Dr. Wormser, in his debunked 2001 published paper, Two Controlled Trials of Antibiotic Treatment in Patients with Persistent Symptoms and a History of Lyme Disease (Tab 2), along with accomplices Mark Klempner and Arthur Weinstein, referred to “chronic Lyme disease” three times:
“The primary goals of these studies in patients with symptoms that persist after recommended antibiotic treatment for Lyme disease were to characterize the impairment in health-related quality of life among such patients and to determine the efficacy of prolonged treatment with antibiotics. The effect of chronic Lyme disease on the health-related quality of life was substantial in both seropositive and seronegative patients. The deficits in physical health status as measured by the SF-36 were equivalent to those observed in patients with congestive heart failure or osteoarthritis and were more than 0.5 SD greater than the impairment observed in patients with type 2 diabetes or a recent myocardial infarction.7,8 Chronic pain was an important contributor to the impairment of physical health and was similar to that reported by patients with osteoarthritis.7,8 The impairment of mental health status was similar to that observed in patients with subthreshold lifetime depression (a depressive disorder that does not meet all of the criteria for major depression of the Diagnostic and Statistical Manual of Mental Disorders, third edition).7,8,26 The study patients also had some impairment in cognitive functioning. Their base-line FIQ scores reflected the impairments in health status that were evident in the SF-36 scores and were similar to those in previous studies of patients with fibromyalgia or those with chronic Lyme disease after treatment.8-13″
So once again, we see that according to Dr.
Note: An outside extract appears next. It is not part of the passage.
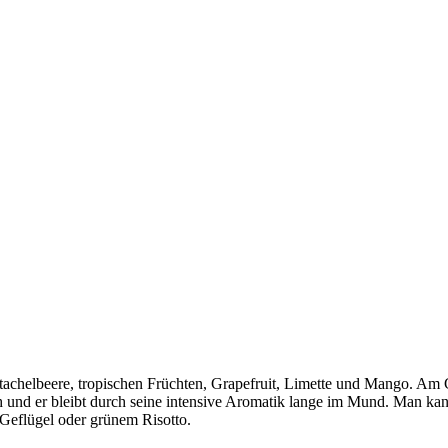
tachelbeere, tropischen Früchten, Grapefruit, Limette und Mango. Am G
 und er bleibt durch seine intensive Aromatik lange im Mund. Man kann 
m Geflügel oder grünem Risotto.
Wormser’s esteemed medical and scientific standards, his use of the term “chronic Lyme disease” is justified, but when Lyme-treating physicians and patients use the term, it is merely a term that we “invented.”
It’s time for Dr. Wormser to retire his imaginative fairy tales and begin to respect the medical and scientific community that he claims he belongs to.
See Tab 1 for Research that Demonstrates Persistent Infection
In conclusion, I am well aware that my opinions and language are quite harsh on this issue; however, I encourage you to interpret my strongly-worded opinion and language as the wave of frustration and emotion that has driven the Lyme patient community to the following point — it is the point of saying to all of you, “We’ve experienced more than our share of medical negligence, we don’t want to hear any more statements that Chronic Lyme disease doesn’t exist, stop denying medical treatment as was done during the infamous Tuskegee Study of Syphilis, and we expect the NIH, the CDC and the IOM to conduct MEANINGFUL research on and provide us with effective combination treatment protocols!
Patients and physicians have had enough sidetracking and derailing for more than 30 years! We expect that Gary Wormser’s fairy-tale science and any such sales spiels that request that valuable funding be used for Lyme disease gimmicks not be tolerated.